Tupolev TU-22/TU-22M
by Yefim Gordon & Sergey Komissarov
“. . . in the early days the Tu-22 was loaded with so many operational limits that pilots carried 96-sheet office books for recording them (and instructions on what to do if something failed)!”
One must pity those readers who may have failed to notice this book simply because the subject matter didn’t jive with their interests. Any aviation enthusiast and particularly any flyer would get a lot out of this book—just ponder the quote above.
Beautiful as it looked, especially in flight, this complicated aircraft demanded so much of its pilots that its loss rate was abnormally high. Imagine at supersonic speed applying right rudder and the aircraft rolls—left! Above Mach 1.4, a wing may drop to one side and the only way to maintain level flight is by aileron input. Coming in for a landing at the normal approach speed of 320 km/h (60 km/h faster than anything else!) you ease up on the throttle—and the nose pitches up so much you don’t see the runway any longer. A long, long list of peculiar flight behaviors and also service complications gave this machine a bad rep that only got worse in the telling.

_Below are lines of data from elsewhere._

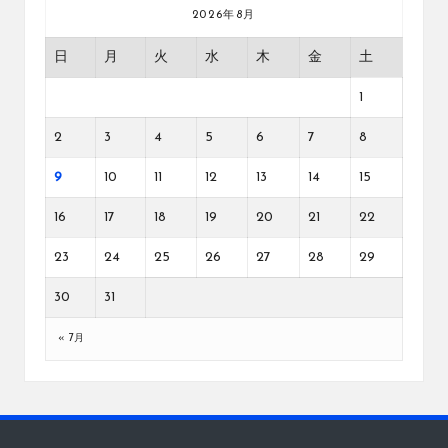
2026年8月
日
月
火
水
木
金
土
1
2
3
4
5
6
7
8
9
10
11
12
13
14
15
16
17
18
19
20
21
22
23
24
25
26
27
28
29
30
31
« 7月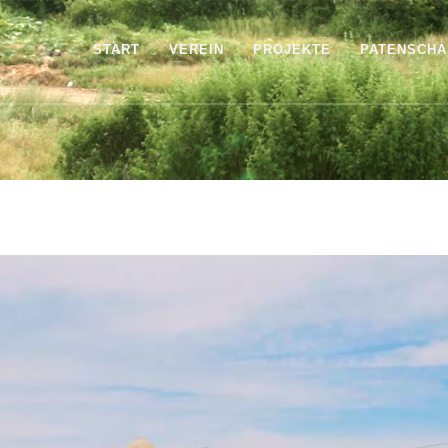
START
VEREIN
PROJEKTE
PATENSCHA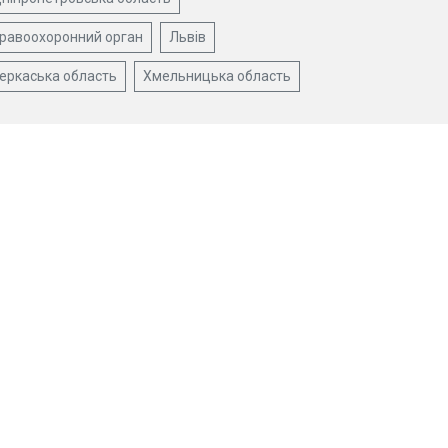
равоохоронний орган
Львів
еркаська область
Хмельницька область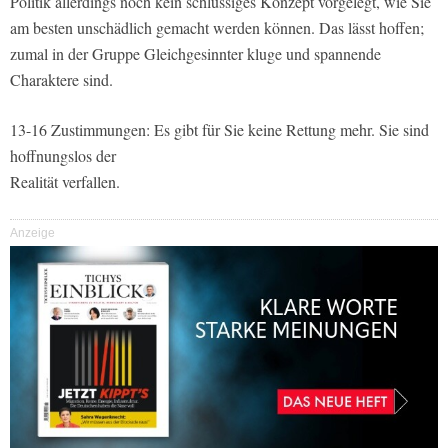
Politik allerdings noch kein schlüssiges Konzept vorgelegt, wie Sie
am besten unschädlich gemacht werden können. Das lässt hoffen;
zumal in der Gruppe Gleichgesinnter kluge und spannende
Charaktere sind.
13-16 Zustimmungen: Es gibt für Sie keine Rettung mehr. Sie sind
hoffnungslos der
Realität verfallen.
Anzeige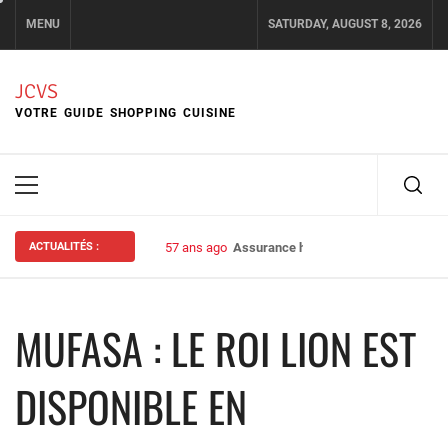
Skip
MENU
SATURDAY, AUGUST 8, 2026
to
content
JCVS
VOTRE GUIDE SHOPPING CUISINE
Primary
Menu
ACTUALITÉS :
57 ans ago
Assurance habitation : bien choisir s
MUFASA : LE ROI LION EST
DISPONIBLE EN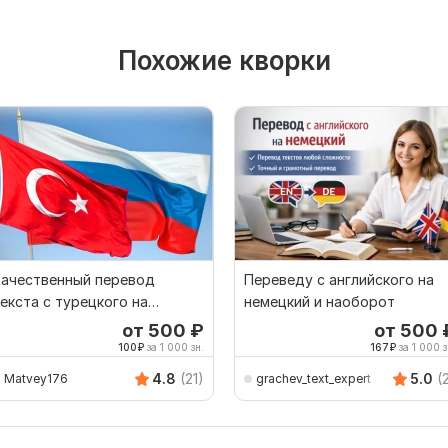
Похожие кворки
Качественный перевод
Переведу с английского на
екста с турецкого на
немецкий и наоборот
усский и наоборот
от 500
₽
от 500
100
₽
за 1 000 зн.
167
₽
за 1 000 з
4.8
(21)
5.0
(
Matvey176
grachev_text_expert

This book sorts all that and much more out. From cockpit glazing to politburo shenanigans, you’ll get a very detailed, balanced, engagingly presented and supremely well illustrated account. Even if you’re already deep into the Blinder and Backfire literature you’ll be reading this book several times before all the nuanced new bits are internalized—which will make you curse even more that the book has no Index!
If you’ve been around Soviet/Russian aviation history you know that it seems as if every “Wings of the Red Star” video was narrated by Peter Ustinov—and nowadays every decent book on the subject is written by Yefim Gordon and his various collaborators. The ones in this publisher’s “Famous Russian Aircraft” series alone number eleven; they’re at the higher end of the price spectrum—but they’re worth it!
Gordon (b. 1950) has been at it for 40 years or more and nowadays is Executive Director of the Moscow-based aviation publishing house Polygon Press. He owns and/or has access to one of the world’s largest archives and as a widely published professional aviation writer he obviously has a commanding grasp of the existing literature. It is certainly true of this particular Tu-22 book that it contains more than any other on this already well-covered aircraft.
The book could easily have been two separate volumes on two separate aircraft. Other than being designed by Tupolev (the “patriarch of Soviet heavy aircraft design”) and for similar roles there is no direct connection between the two although there is, of course, Tupolev’s evolutionary approach to aircraft design in evidence (“If an aircraft is 70% new it is a guaranteed flop!”). The reason they are bundled here is because Gordon had applied that approach once before, in 1999, in the meager 96-page softcover Tupolev Tu-22 Blinder, Tu-22M Backfire: Russia’s Long Range Supersonic Bombers (with Vladimir Rigmant, ISBN 978-1857800654). While the new book is in every regard more, the line art in the earlier one is actually better (the Tu-22 illos are from the old book and the Tu-22M ones new).
The story of these two aircraft along with that of its contemporaries and predecessors must be read against the backdrop of the global strategic picture in the 1960s, particularly the emergence of ballistic missiles. Highly specialized books like this are not bought by casual readers so it is a point of praise not criticism to say that the book is brimming with data, not just performance data but type and variant numbering including corresponding NATO names/numbers, all sorts of abbreviations, and also lots of Russian nomenclature (all explained and even with pronunciation aids).
Noteworthy are the many quotes, photo captions of exemplary detail, and the inclusion of technical drawings and diagrams as well as b/w sideviews and color profiles (also some nose art, rare on Soviet military planes). Folks who collect factory-made aircraft models (mock-ups, design studies, promo models etc.) will hyperventilate over the many photos of such goodies that for all practical reasons might be made of Unobtainium.
If you read the book sequentially you’ll find that tables of specs and the like are placed in just the right spots to work with the narrative—but as there is no Index and the Table of Contents lists nothing but chapter titles that are more about being cute than precise (“The Tu-22 That Wasn’t . . . Or ‘M’ Is For Misinformation”) you’ll be struggling to find a specific data set later unless you flag it as you go along. No biggie but not helpful to the power user.
If you have any of the earlier Tu-22 books you can retire all but the Burdin/Dawes tome; it has lost none of its utility (but is much more Spartan on the illustrative side) and, in fact, Gordon credits Burdin with having “provided valuable materials.”